The team constructed stellar mass functions for their dust-obscured sample across three redshift ranges, and compared them to the best pre-JWST estimates of the total galaxy population.
- At z = 3–4 (roughly 1.5–2 billion years after the Big Bang): dust-obscured galaxies account for up to ~20–30% of the most massive galaxies that pre-JWST studies had catalogued. A significant fraction of the high-mass end of the galaxy population had simply been missed.
- At z = 4–6 (roughly 1–1.5 billion years after the Big Bang): a similar story — up to ~25% of the most massive galaxies were absent from previous counts.
- At z = 6–8 (roughly 700 million to 1 billion years after the Big Bang, near the end of the Epoch of Reionization): the results are most dramatic. The dust-obscured SMF actually overtakes the pre-JWST total SMF at the high-mass end. The total stellar mass density at this epoch may have been underestimated by as much as ~45% — and in some estimates, the true value could be nearly double what was previously thought.
4. A Turning Point Around z~4
One of the most intriguing findings is a sharp evolution in the dust-obscured population around redshift 4.
Between z = 4–6 and z = 3–4, the number density of massive dusty galaxies increases by a factor of roughly 4 to 9 depending on mass. That is not a gentle rise — it is a rapid emergence.
This timing is not coincidental. Around z~4 is also roughly when obscured star formation is thought to begin overtaking unobscured star formation in the universe's total budget — a transition point in cosmic history where dust-shrouded growth becomes the dominant mode of stellar mass assembly.
In other words, z~4 may mark the moment when the dusty, hidden side of galaxy evolution truly switched on.
5. Does This Break Cosmology?
No — but it does require an amendment to our galaxy census.
When early JWST results first suggested unexpectedly massive galaxies in the early universe, some interpreted this as a crisis for the standard cosmological model (ΛCDM). This paper takes a more careful position.
The galaxies are real and they are massive. But the more likely explanation is not that our cosmological model is wrong — it is that our observations were incomplete. JWST isn't discovering galaxies that shouldn't exist. It's recovering a population that was always there, just systematically hidden by dust.
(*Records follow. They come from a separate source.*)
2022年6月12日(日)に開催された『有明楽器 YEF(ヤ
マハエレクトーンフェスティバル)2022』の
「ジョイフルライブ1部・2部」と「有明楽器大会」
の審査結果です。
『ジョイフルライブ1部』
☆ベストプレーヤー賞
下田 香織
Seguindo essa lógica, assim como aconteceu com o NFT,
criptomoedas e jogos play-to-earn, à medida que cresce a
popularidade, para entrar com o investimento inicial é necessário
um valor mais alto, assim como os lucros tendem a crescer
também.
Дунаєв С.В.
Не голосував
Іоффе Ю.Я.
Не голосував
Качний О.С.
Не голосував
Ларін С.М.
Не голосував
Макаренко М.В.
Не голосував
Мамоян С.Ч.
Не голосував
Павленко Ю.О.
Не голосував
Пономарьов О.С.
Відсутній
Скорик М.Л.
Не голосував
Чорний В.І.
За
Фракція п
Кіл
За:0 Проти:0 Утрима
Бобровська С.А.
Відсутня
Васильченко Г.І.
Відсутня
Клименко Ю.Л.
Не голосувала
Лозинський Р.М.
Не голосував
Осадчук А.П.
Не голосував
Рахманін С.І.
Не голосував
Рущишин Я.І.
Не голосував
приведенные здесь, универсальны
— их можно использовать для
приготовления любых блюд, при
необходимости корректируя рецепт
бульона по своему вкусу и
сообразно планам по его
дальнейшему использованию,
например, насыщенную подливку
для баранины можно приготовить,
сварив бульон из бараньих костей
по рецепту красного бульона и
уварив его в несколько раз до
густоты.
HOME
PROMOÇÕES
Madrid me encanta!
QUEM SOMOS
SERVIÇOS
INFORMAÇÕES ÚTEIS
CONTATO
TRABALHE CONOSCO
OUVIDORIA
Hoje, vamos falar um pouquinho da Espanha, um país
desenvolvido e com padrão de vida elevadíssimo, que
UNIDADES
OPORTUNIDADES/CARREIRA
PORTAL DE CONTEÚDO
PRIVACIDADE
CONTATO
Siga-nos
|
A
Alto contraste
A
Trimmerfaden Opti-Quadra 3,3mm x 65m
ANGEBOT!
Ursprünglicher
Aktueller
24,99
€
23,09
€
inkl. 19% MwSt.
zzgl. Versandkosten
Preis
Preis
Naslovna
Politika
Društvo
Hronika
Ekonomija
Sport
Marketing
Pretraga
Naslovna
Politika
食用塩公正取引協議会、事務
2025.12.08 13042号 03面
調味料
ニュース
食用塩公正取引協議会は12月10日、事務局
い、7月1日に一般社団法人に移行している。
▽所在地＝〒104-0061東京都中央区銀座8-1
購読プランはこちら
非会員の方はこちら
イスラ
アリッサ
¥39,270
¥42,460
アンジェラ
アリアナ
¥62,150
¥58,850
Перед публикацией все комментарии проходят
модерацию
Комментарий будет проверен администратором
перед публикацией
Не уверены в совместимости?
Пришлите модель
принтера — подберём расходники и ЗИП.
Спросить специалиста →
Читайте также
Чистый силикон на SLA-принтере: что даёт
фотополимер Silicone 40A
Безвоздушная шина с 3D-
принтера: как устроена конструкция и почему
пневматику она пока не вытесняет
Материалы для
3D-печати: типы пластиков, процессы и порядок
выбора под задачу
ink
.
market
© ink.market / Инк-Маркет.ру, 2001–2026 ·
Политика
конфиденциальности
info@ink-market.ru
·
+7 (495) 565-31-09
"Our census was biased" and "cosmology is broken" are very different conclusions. This study firmly points toward the former.
6. Are There Limits to What We Can Conclude?
Yes, and the authors are transparent about them.
The CEERS survey covers a small patch of sky — about one-quarter the area of a full moon. Cosmic variance (the fact that any small region of sky may not be representative of the universe at large) contributes meaningfully to the uncertainties.
The star formation rates in this study are also derived from UV-to-optical SED fitting alone, without the far-infrared data needed to fully capture the light reprocessed by dust. For the most heavily obscured galaxies, the true star formation rates may be higher than reported here.
Future surveys covering much larger areas with JWST will be essential to pin down the numbers more precisely.
7. Conclusion: The Map Was Always Incomplete
For decades, we built our picture of early cosmic history from galaxies we could see. But a significant fraction of the most massive galaxies — the very objects that anchor our understanding of how structure formed in the early universe — were hiding behind dust, invisible to the instruments we had.
JWST is changing that, one survey at a time.
The early universe was not simply a place of young, bright, unobscured galaxies growing gently toward what we see today. It was already home to massive, dust-enshrouded systems assembling their stellar mass rapidly — some of them as early as 600 million years after the Big Bang.
What was invisible was never absent.
We are not rewriting the laws of physics. We are finally completing the census.